-- Assigned task --
All of the entries need to be repeated exactly. Leave nothing out.
_ _ _ _ _
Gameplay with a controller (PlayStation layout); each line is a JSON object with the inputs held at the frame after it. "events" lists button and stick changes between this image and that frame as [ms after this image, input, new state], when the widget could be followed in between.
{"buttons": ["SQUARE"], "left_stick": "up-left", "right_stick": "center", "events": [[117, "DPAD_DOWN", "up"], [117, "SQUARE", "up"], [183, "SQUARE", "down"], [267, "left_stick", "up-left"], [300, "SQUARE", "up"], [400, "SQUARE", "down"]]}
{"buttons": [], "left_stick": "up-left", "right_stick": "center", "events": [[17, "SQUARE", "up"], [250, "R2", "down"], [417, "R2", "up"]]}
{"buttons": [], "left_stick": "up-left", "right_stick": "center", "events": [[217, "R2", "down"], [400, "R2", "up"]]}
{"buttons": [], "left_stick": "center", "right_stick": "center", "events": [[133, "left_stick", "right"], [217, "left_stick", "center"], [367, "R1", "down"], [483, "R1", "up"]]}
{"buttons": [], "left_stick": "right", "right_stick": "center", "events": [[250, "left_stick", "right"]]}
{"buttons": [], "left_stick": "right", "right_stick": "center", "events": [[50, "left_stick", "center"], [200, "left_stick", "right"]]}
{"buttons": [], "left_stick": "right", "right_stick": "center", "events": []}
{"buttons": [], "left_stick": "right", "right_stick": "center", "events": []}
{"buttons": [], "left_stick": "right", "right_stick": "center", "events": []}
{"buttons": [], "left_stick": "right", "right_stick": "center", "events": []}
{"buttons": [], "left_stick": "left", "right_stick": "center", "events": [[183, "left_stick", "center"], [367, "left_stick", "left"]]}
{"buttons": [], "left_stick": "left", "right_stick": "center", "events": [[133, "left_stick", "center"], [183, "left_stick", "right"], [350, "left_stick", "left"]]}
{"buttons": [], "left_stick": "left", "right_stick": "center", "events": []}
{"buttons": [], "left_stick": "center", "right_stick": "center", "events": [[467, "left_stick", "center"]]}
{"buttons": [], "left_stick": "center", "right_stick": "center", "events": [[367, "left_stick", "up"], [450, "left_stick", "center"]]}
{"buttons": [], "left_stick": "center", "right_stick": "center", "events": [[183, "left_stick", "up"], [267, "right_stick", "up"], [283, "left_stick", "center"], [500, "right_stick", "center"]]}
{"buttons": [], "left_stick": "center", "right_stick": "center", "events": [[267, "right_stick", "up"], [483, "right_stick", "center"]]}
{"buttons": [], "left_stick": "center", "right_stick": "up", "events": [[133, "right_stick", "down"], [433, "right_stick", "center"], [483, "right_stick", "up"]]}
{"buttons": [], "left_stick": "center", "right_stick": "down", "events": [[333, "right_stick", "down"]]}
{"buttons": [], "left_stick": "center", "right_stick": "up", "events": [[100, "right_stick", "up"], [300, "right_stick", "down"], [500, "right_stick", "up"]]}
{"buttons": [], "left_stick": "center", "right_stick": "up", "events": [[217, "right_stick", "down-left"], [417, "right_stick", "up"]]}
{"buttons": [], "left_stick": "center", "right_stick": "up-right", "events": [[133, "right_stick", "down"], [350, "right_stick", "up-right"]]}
_ _ _ _ _
-- Task answer --
Gameplay with a controller (PlayStation layout); each line is a JSON object with the inputs held at the frame after it. "events" lists button and stick changes between this image and that frame as [ms after this image, input, new state], when the widget could be followed in between.
{"buttons": ["SQUARE"], "left_stick": "up-left", "right_stick": "center", "events": [[117, "DPAD_DOWN", "up"], [117, "SQUARE", "up"], [183, "SQUARE", "down"], [267, "left_stick", "up-left"], [300, "SQUARE", "up"], [400, "SQUARE", "down"]]}
{"buttons": [], "left_stick": "up-left", "right_stick": "center", "events": [[17, "SQUARE", "up"], [250, "R2", "down"], [417, "R2", "up"]]}
{"buttons": [], "left_stick": "up-left", "right_stick": "center", "events": [[217, "R2", "down"], [400, "R2", "up"]]}
{"buttons": [], "left_stick": "center", "right_stick": "center", "events": [[133, "left_stick", "right"], [217, "left_stick", "center"], [367, "R1", "down"], [483, "R1", "up"]]}
{"buttons": [], "left_stick": "right", "right_stick": "center", "events": [[250, "left_stick", "right"]]}
{"buttons": [], "left_stick": "right", "right_stick": "center", "events": [[50, "left_stick", "center"], [200, "left_stick", "right"]]}
{"buttons": [], "left_stick": "right", "right_stick": "center", "events": []}
{"buttons": [], "left_stick": "right", "right_stick": "center", "events": []}
{"buttons": [], "left_stick": "right", "right_stick": "center", "events": []}
{"buttons": [], "left_stick": "right", "right_stick": "center", "events": []}
{"buttons": [], "left_stick": "left", "right_stick": "center", "events": [[183, "left_stick", "center"], [367, "left_stick", "left"]]}
{"buttons": [], "left_stick": "left", "right_stick": "center", "events": [[133, "left_stick", "center"], [183, "left_stick", "right"], [350, "left_stick", "left"]]}
{"buttons": [], "left_stick": "left", "right_stick": "center", "events": []}
{"buttons": [], "left_stick": "center", "right_stick": "center", "events": [[467, "left_stick", "center"]]}
{"buttons": [], "left_stick": "center", "right_stick": "center", "events": [[367, "left_stick", "up"], [450, "left_stick", "center"]]}
{"buttons": [], "left_stick": "center", "right_stick": "center", "events": [[183, "left_stick", "up"], [267, "right_stick", "up"], [283, "left_stick", "center"], [500, "right_stick", "center"]]}
{"buttons": [], "left_stick": "center", "right_stick": "center", "events": [[267, "right_stick", "up"], [483, "right_stick", "center"]]}
{"buttons": [], "left_stick": "center", "right_stick": "up", "events": [[133, "right_stick", "down"], [433, "right_stick", "center"], [483, "right_stick", "up"]]}
{"buttons": [], "left_stick": "center", "right_stick": "down", "events": [[333, "right_stick", "down"]]}
{"buttons": [], "left_stick": "center", "right_stick": "up", "events": [[100, "right_stick", "up"], [300, "right_stick", "down"], [500, "right_stick", "up"]]}
{"buttons": [], "left_stick": "center", "right_stick": "up", "events": [[217, "right_stick", "down-left"], [417, "right_stick", "up"]]}
{"buttons": [], "left_stick": "center", "right_stick": "up-right", "events": [[133, "right_stick", "down"], [350, "right_stick", "up-right"]]}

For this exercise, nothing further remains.